Q. コーギーの適正な給与量はどのくらいですか?
A. 成犬コーギーの場合、体重1kgあたり80~100kcal程度が目安となります。体重12kgのコーギーなら1日約960~1200kcal程度です。ただし、年齢、活動量、去勢・避妊の有無により必要カロリーは変動するため、体重の推移を観察しながら調整が必要です。理想体重の維持には、定期的な体重測定とボディコンディションスコアの確認が重要です。

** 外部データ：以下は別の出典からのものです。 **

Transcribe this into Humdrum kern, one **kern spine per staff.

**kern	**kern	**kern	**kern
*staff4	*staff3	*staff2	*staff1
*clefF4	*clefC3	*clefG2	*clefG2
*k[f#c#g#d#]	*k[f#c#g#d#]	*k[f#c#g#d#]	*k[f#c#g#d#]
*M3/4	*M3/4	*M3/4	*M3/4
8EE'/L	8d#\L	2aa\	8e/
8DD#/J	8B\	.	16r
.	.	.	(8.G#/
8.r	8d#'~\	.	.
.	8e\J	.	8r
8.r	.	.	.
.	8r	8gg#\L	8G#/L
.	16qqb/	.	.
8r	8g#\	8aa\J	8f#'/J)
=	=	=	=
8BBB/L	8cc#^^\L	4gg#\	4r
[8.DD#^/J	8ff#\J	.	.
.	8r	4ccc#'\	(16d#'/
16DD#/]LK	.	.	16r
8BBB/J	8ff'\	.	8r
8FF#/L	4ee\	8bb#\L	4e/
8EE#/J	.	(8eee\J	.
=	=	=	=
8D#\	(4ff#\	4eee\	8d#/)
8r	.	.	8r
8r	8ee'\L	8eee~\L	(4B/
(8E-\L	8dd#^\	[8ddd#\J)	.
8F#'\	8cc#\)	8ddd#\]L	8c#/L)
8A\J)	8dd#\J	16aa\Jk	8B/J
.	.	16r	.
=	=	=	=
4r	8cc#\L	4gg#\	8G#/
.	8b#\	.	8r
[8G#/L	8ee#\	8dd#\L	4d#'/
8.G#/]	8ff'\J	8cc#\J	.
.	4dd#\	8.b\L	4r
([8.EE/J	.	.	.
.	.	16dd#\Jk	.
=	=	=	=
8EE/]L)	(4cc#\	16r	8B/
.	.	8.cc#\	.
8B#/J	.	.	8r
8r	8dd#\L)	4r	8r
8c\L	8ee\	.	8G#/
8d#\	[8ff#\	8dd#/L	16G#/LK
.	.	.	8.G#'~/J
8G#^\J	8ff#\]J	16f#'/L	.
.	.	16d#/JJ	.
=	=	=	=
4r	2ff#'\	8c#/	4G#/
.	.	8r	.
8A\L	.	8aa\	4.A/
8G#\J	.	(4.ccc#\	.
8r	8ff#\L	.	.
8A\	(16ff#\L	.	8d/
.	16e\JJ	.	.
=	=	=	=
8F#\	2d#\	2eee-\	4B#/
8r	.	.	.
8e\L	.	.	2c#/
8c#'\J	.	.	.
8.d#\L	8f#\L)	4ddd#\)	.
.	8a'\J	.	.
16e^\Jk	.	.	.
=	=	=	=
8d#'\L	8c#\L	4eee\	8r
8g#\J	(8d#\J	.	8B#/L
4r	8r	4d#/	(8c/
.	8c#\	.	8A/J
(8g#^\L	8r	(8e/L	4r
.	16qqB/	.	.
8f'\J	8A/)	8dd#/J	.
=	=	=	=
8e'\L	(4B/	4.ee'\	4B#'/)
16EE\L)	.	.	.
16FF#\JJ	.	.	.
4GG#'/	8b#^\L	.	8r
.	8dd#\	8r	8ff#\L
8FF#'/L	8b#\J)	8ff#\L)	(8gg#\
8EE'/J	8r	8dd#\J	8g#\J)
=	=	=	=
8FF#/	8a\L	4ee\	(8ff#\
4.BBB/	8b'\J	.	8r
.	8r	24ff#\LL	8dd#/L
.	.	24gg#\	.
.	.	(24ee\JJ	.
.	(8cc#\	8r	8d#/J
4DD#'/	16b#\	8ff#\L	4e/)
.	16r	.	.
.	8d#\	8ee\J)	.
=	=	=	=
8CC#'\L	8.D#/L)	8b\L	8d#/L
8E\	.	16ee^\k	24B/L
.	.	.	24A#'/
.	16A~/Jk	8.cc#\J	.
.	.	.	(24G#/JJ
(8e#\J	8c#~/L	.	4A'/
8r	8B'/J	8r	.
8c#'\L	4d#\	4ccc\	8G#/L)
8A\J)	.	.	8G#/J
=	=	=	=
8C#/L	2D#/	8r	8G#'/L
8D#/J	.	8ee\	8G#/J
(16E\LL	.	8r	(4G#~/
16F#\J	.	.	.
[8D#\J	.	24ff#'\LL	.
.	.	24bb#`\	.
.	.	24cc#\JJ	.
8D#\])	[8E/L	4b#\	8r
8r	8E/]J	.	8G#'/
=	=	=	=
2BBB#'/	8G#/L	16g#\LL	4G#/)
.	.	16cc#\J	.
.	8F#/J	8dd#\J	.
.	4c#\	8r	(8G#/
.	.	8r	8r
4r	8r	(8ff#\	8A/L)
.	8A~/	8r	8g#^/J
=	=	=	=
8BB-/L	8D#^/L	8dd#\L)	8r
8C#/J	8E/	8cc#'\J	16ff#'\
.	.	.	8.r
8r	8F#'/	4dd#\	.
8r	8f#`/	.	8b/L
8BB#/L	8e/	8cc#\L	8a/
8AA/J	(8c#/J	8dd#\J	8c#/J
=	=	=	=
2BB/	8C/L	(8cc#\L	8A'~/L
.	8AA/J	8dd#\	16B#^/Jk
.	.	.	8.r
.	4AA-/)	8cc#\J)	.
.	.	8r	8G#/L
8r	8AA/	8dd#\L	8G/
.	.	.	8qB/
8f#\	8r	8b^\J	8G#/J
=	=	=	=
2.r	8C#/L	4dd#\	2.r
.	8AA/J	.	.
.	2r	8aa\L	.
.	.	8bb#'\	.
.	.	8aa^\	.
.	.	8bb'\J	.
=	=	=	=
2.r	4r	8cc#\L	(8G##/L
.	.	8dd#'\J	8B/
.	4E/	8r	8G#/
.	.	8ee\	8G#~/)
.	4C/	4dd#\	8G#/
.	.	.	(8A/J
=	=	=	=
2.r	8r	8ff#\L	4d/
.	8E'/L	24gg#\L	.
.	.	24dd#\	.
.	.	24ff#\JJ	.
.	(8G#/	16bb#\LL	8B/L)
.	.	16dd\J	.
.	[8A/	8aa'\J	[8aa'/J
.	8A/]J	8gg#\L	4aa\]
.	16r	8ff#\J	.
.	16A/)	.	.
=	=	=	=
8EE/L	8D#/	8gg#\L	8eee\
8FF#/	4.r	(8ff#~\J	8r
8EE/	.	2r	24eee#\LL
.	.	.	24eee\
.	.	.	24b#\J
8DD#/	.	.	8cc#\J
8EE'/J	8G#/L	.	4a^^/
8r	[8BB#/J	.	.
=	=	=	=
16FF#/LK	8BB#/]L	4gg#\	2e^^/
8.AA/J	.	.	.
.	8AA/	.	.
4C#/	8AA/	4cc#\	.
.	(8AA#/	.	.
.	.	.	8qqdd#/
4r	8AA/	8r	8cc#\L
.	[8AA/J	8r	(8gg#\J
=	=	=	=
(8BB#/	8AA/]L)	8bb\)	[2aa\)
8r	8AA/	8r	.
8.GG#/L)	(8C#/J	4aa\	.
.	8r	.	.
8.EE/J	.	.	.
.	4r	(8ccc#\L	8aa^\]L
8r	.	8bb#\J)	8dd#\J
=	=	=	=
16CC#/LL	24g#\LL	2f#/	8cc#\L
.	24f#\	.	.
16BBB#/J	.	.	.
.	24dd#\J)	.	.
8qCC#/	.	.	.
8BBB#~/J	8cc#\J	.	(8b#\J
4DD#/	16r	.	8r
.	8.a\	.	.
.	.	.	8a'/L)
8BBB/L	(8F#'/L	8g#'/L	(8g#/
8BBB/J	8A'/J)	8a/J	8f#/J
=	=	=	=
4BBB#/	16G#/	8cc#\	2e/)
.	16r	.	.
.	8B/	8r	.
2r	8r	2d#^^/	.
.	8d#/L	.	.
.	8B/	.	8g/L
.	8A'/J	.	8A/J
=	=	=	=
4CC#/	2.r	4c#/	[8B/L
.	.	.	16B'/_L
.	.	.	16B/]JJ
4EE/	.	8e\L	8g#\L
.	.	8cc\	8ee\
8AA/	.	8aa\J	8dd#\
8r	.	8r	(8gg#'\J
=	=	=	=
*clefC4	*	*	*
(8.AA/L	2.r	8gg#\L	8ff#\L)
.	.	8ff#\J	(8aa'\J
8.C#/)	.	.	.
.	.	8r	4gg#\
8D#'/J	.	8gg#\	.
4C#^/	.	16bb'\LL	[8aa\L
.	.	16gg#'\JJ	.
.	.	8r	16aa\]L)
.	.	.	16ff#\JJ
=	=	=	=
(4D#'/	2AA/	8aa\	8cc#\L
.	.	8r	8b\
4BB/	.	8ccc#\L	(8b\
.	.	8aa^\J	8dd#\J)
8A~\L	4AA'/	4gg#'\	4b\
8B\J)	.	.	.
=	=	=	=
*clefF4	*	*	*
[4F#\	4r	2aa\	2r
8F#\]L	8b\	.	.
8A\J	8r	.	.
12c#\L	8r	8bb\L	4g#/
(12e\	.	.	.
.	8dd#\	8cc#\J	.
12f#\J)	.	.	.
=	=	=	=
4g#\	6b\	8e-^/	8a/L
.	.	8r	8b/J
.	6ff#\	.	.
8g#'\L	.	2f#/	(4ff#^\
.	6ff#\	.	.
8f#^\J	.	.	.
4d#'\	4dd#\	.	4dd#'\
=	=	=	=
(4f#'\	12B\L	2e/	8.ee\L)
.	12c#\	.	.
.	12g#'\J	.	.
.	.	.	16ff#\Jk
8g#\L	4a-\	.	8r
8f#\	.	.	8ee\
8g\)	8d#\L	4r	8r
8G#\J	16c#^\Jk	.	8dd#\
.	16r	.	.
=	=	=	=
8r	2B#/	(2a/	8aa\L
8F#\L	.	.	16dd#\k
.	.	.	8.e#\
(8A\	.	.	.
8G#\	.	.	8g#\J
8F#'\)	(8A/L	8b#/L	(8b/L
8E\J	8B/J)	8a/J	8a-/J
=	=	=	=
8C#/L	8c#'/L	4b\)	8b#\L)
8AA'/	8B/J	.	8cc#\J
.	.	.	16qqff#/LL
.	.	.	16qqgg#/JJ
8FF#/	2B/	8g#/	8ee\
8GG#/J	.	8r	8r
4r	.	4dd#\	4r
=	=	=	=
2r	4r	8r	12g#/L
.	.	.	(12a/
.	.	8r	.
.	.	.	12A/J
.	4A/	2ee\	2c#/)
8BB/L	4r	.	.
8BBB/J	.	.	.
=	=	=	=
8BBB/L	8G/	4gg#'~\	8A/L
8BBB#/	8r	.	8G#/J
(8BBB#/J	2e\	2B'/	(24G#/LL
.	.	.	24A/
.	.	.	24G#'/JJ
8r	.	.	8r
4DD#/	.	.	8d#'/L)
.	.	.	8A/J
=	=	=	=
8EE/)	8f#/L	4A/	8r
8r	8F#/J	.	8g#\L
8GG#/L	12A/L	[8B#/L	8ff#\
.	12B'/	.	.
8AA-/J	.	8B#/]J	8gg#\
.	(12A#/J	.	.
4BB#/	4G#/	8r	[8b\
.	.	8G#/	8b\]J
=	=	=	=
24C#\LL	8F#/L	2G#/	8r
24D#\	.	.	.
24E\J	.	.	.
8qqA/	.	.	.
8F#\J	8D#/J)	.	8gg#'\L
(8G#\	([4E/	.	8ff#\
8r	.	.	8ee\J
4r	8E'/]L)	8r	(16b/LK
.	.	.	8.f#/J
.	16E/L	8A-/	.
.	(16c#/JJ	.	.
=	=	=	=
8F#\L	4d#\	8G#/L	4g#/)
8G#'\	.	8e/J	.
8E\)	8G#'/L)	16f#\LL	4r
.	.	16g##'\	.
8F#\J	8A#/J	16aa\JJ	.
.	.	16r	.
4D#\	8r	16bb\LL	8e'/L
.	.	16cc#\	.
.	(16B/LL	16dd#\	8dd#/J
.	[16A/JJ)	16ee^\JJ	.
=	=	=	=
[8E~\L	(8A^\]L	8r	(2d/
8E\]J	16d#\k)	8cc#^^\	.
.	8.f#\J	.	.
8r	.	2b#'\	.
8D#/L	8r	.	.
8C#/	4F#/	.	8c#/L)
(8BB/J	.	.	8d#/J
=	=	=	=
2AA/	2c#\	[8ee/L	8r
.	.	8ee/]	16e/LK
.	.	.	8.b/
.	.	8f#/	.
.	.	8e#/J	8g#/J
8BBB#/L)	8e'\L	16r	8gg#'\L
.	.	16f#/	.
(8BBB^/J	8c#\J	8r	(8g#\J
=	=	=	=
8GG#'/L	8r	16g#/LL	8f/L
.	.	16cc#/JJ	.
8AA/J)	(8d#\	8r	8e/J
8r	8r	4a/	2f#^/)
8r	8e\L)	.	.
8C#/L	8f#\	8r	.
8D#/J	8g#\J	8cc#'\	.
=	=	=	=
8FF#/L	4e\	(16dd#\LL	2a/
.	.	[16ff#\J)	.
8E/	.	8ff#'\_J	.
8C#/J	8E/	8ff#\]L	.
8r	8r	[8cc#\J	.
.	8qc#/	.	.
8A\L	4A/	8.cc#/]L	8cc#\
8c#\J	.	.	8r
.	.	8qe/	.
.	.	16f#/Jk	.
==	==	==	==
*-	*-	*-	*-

Q. 穀物フリーのドッグフードは本当にコーギーに良いのですか?
A. 穀物アレルギーがなければ、必ずしも穀物フリーにする必要はありません。ただし、玄米やオーツ麦などの消化しやすい穀物を使用したフードを選ぶことが重要です。穀物フリーフードは消化負担を軽減し、食物アレルギーのリスクを下げる効果が期待できますが、価格が高くなる傾向があります。愛犬の体質と飼い主の継続可能性を考慮して選択しましょう。
まとめ
この記事のまとめ
・コーギーは太りやすい体質と関節トラブルのリスクを持つため、専用の栄養配慮が必要
・高タンパク質・低カロリー設計で関節サポート成分配合のフードを選ぶことが重要
・アカナ アダルトスモールブリードが総合的に最もおすすめできる商品
・年齢や健康状態に応じてフードを選び分け、適切な給与量管理を行う
・定期的な体重チェックと獣医師相談により、長期的な健康維持を図る
コーギーの健康維持には、犬種特性を理解した適切なドッグフード選びが不可欠です。愛犬の年齢、体調、好みを総合的に考慮し、長期的に継続できるフードを見つけることで、充実したコーギーライフを送れるでしょう。不安な点があれば、かかりつけの獣医師に相談しながら、最適なフード選びを進めていくことをおすすめします。